The principal investigators chosen to receive the ENCODE pilot-scale grants are:
- Scott Tenenbaum, Ph.D.; University at Albany-State University of New York; $2.2 million (three years); Comprehensive Identification of ENCODE RNA-based, Cis-regulatory Elements. In this pilot project, researchers will strive to identify sites that are targets for RNA-binding proteins through immunoprecipitation coupled with microarrays and high-throughput sequencing.
- Zhiping Weng, Ph.D.; Boston University; $1.5 million (three years); Identification of Transcriptional Factor-Binding Sites in Human Promoters. This pilot project will aim to computationally predict transcription factor binding sites that determine the activities of promoters. Promoters are regions of DNA that serve as binding sites for proteins that guide the initiation of transcription of genes.
The Data Coordination Center for ENCODE will be led by:
- W. James Kent, Ph.D.; University of California, Santa Cruz; $5 million (four years); The UCSC ENCODE Data Coordination Center. This group will collect, organize, store, manage and provide access to data from ENCODE and related projects.
The principal investigators chosen to receive technology development grants are:
- Howard Chang, M.D., Ph.D.; Stanford University, Stanford, Calif.; $1.3 million (three years); Structural Motifs in RNA. These researchers will develop high-throughput methods to predict functional motifs in RNA, to map RNA structure and to assign biological functions to RNA motifs.
- Michael Dorschner, Ph.D.; University of Washington, Seattle; $1.1 million (three years); High-Definition In Vivo Footprinting via Single Molecule Sequencing. This group’s goal is to develop an in vivo method that utilizes single molecule sequencing to identify sites of protein-DNA interaction by differential cleavage sensitivity with ultraviolet light, dimethylsulfate and DNase I.
- John Greally, Ph.D.; Albert Einstein College of Medicine, Bronx, N.Y.; $1.5 million (three years); Massively Parallel Sequencing Technology for the Epigenome. This team will work to develop high-throughput sequencing methods to analyze methylation of cytosine and to map histone modifications.

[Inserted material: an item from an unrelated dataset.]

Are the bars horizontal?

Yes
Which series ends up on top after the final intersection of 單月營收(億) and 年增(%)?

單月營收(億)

- Xiaoman Li, Ph.D.; Indiana University, Indianapolis; $870,000 (three years); Discovery of Cis-Regulatory Modules in the Human Genome. This team will strive to develop computational methods for identifying conserved cis-regulatory modules in non-protein coding regions of the human genome.

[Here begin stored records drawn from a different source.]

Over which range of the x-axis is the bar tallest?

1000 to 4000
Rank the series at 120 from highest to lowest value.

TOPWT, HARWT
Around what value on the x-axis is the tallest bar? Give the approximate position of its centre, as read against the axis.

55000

- Marcelo Nobrega, M.D., Ph.D.; University of Chicago; $1.5 million (three years); Generation and In Vivo Validation of Cis-regulatory Maps in Eukaryotic Genomes. The two goals of this group are: to develop tagged DNA binding proteins that are recognizable by tag-specific antibodies for use in mapping binding sites for a wide range of proteins, and to develop platforms to test predicted enhancers, silencers and insulators in the human genome.
- Yijun Ruan, Ph.D.; Genome Institute of Singapore; $990,000 (three years); Whole Genome Chromatin Interaction Analysis Using Paired-End diTagging. This team will develop methods to characterize long-range chromatin interactions involved in transcription using high-throughput sequencing.